#### DOCUMENT SEGMENT
__________________________________________________

A group of 700 or more Iranian refugees who are stranded in Turkey are seeking international recognition and relief. Their latest plan: An international Twitter storm tomorrow, June 17, at 12:30 pm Eastern Time in the U.S., 4;30 p.m. London time, and 9 p.m. Iran time.

IranianRefugees in Turkey 6 2018

Supporters are asked to use the hashtag #SaveLGBTRefugeesInTurkey.

The refugees are also seeking signatures on their online petition to Canadian Prime Minister Justin Trudeau and other world leaders, asking for immediate asylum. The petition, which currently has more than 1,400 signatures, asks countries to “urgently start interviewing and processing the abandoned Iranian LGBT refugees in Turkey and bring them to safety as soon as possible.”

For more information about Iranian LGBT asylum seekers in Turkey, read the text of that petition, including statements such as:

They are forced to get employed in the black-market, where the LGBTI individuals are subject to abuse, sexual harassment, exploitation, and then, large amounts of fines that they have to pay to the police authorities for working underground. When found doing under the table jobs, many have been jailed and some have faced deportation by Turkish immigration and police, which is against the UN convention refugee act.

Anonymous participants in Iran's Pride celebration in 2010.
Anonymous participants in Iran’s Pride celebration in 2010.

__________________________________________________

#### RECORD EXCERPTS
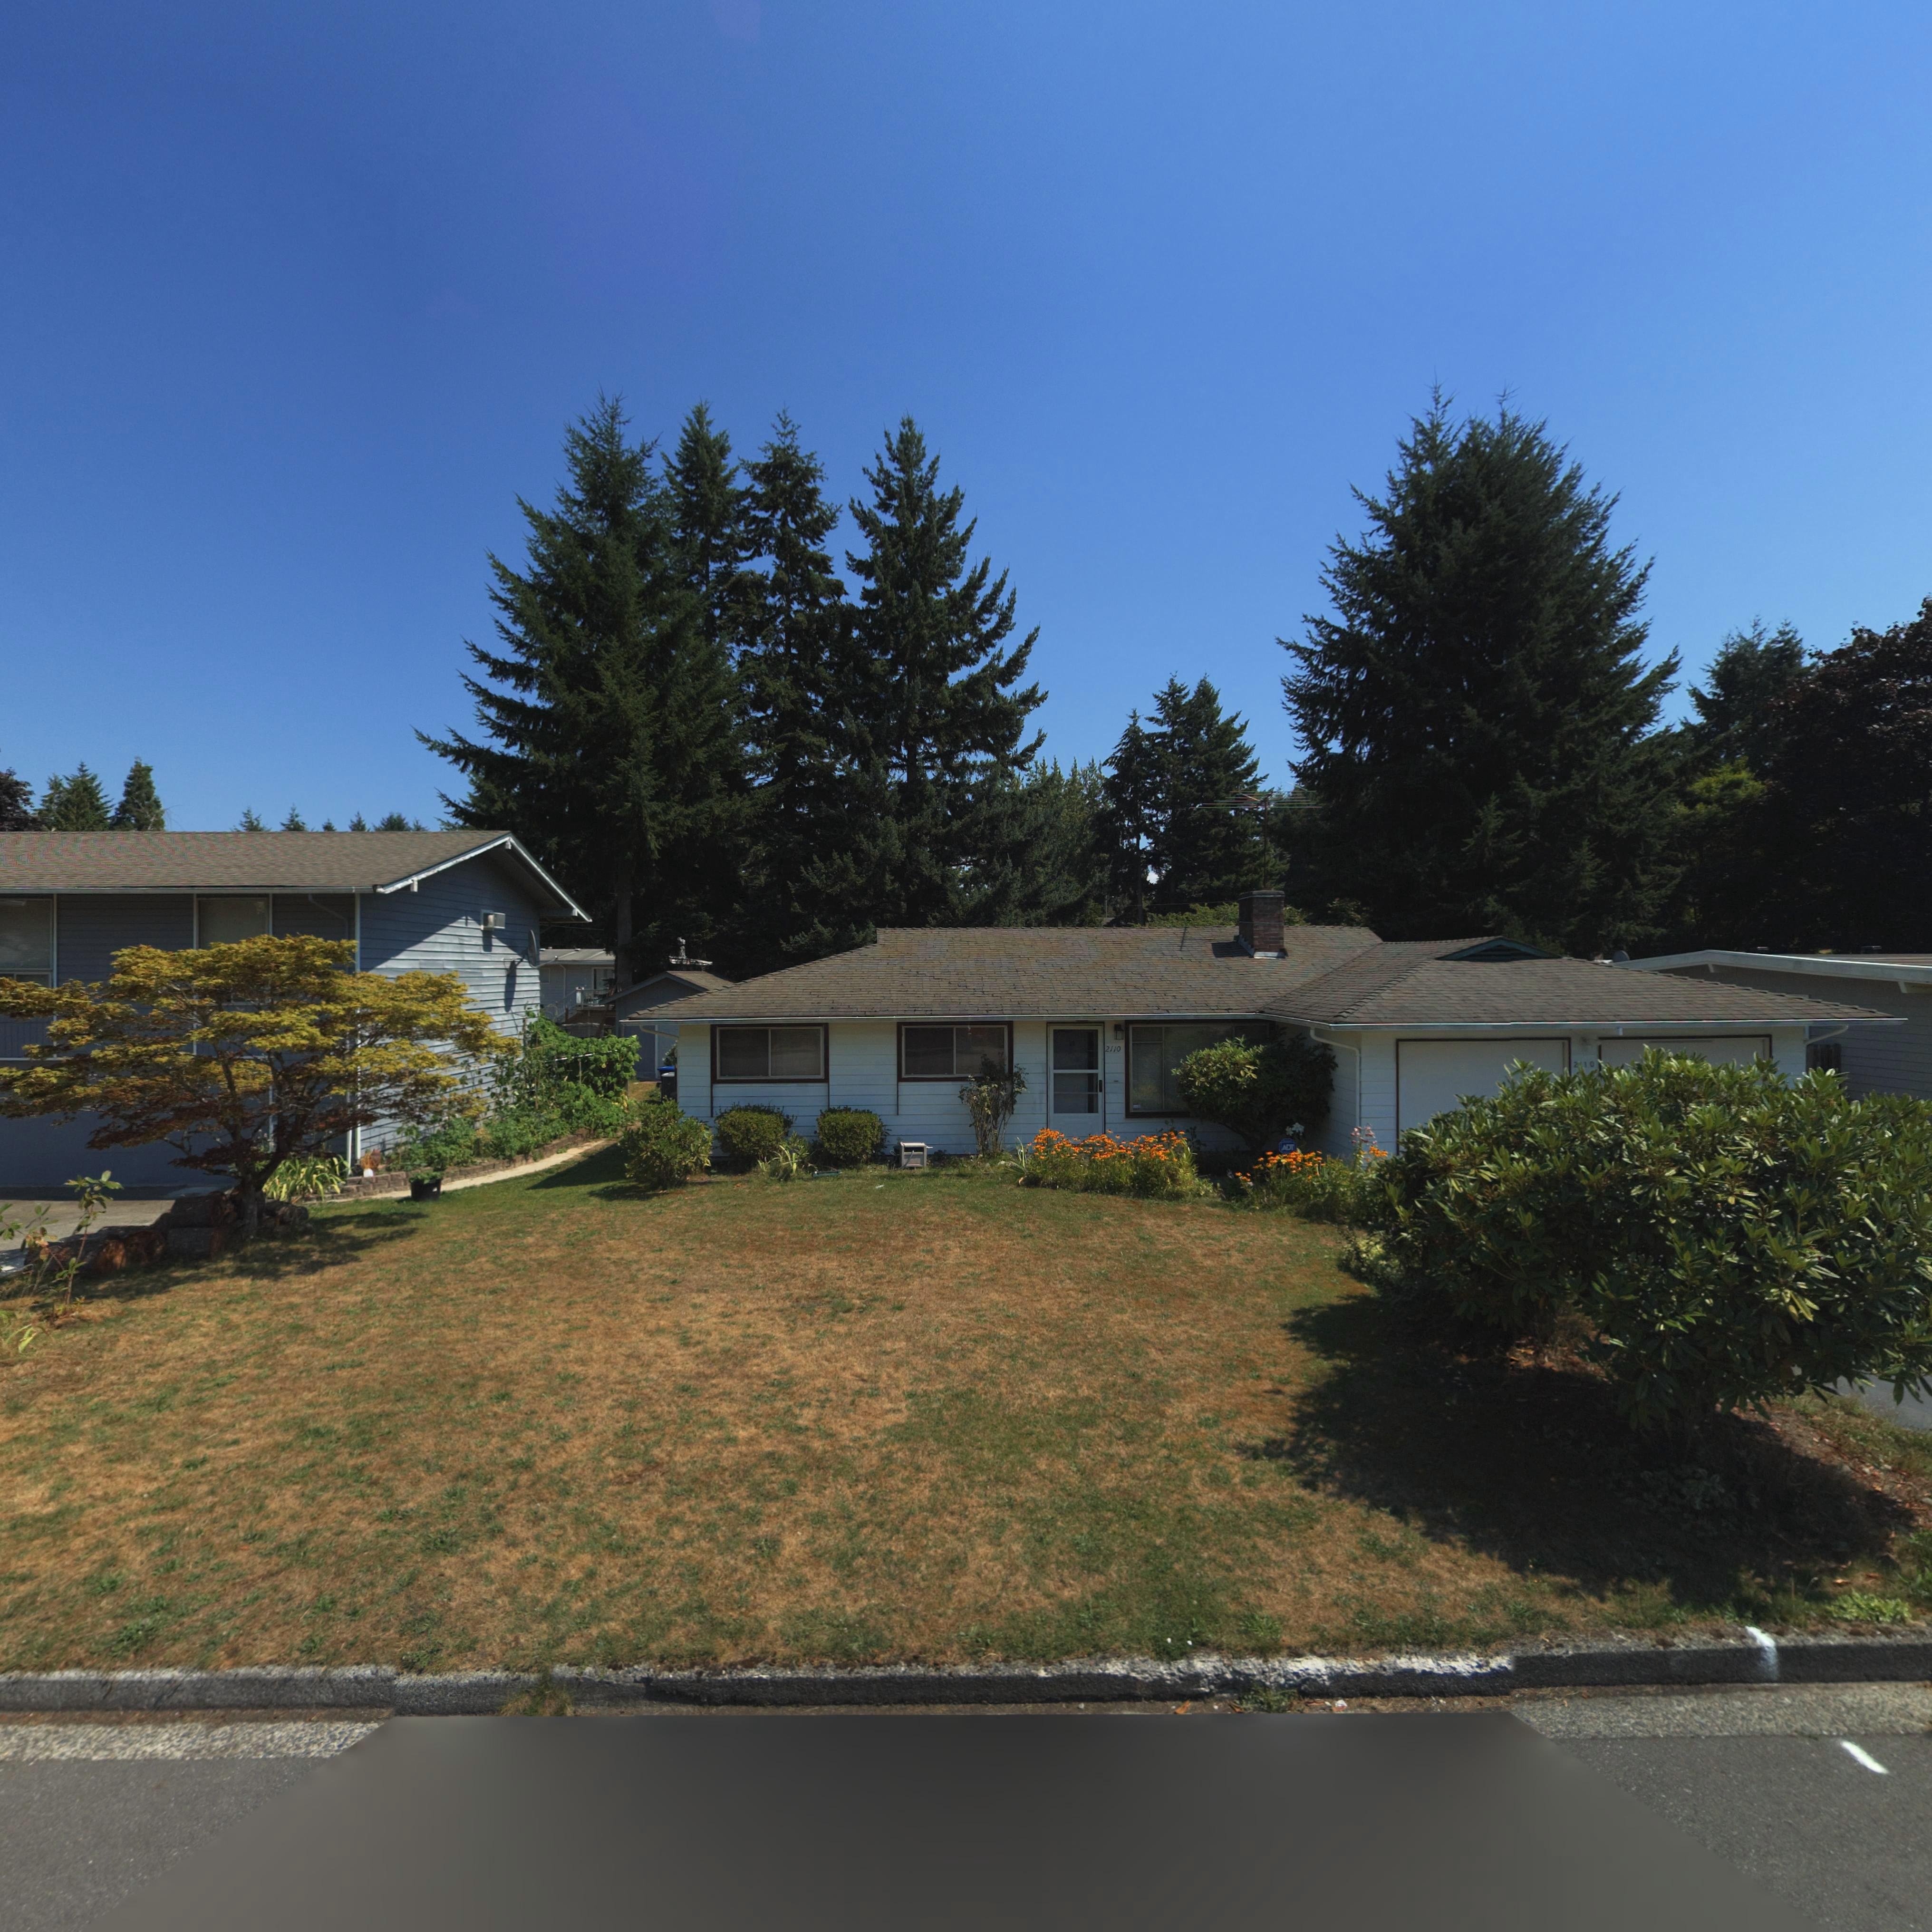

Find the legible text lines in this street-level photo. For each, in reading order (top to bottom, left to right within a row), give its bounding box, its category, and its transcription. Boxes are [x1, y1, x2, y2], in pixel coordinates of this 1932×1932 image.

[1105, 1045, 1121, 1052] StreetNumber: 2110
[1573, 1059, 1595, 1069] StreetNumber: 2110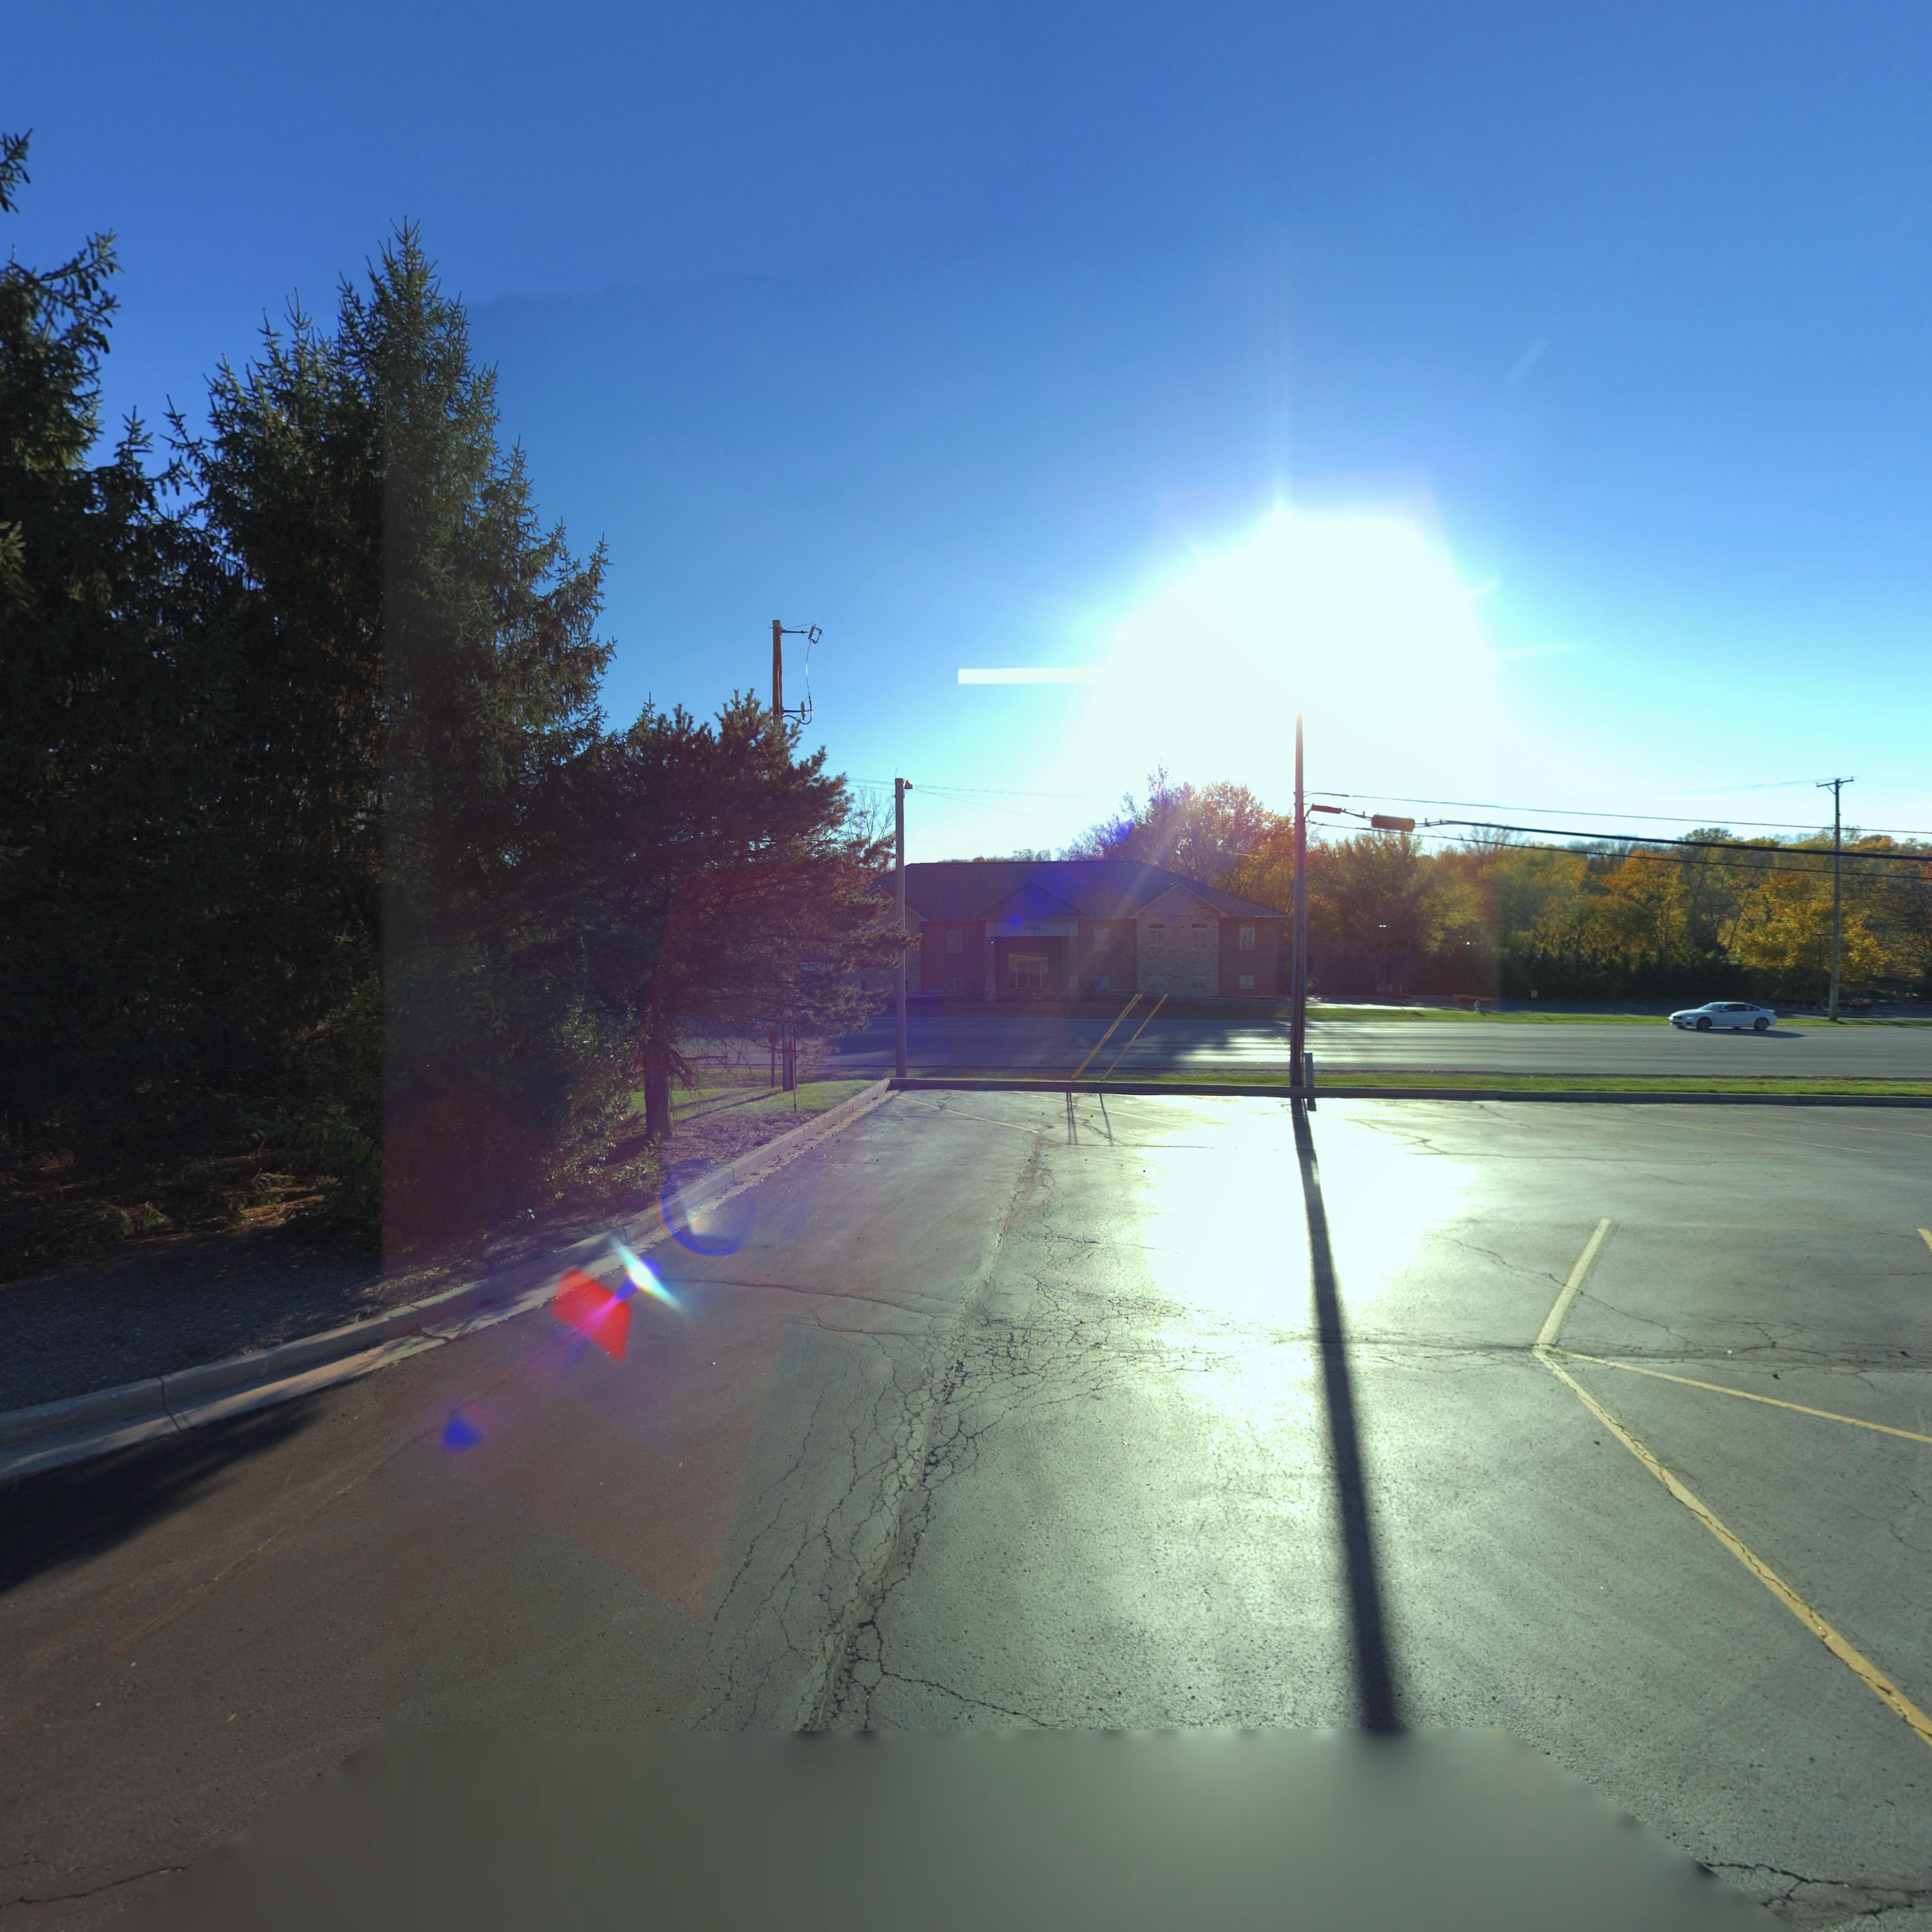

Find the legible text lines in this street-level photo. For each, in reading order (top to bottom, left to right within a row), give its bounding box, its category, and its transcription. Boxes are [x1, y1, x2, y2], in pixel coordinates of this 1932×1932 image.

[1023, 925, 1041, 931] StreetNumber: 9001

__________________________________________________

#### GOALS
[a] From the article on Iranian refugees in Turkey, print the stretch from "A group of 700" through "p.m. Iran time.".
[b] In the article on Iranian refugees in Turkey, the quoted petition says the LGBTI refugees pay large fines to the police. What reason does it give for these fines?

#### SOLVED PROBLEMS
[a]
A group of 700 or more Iranian refugees who are stranded in Turkey are seeking international recognition and relief. Their latest plan: An international Twitter storm tomorrow, June 17, at 12:30 pm Eastern Time in the U.S., 4;30 p.m. London time, and 9 p.m. Iran time.

[b] The fines are for working underground. The petition says the refugees are forced into black-market employment, where they face abuse, sexual harassment and exploitation, and then have to pay large fines to the police.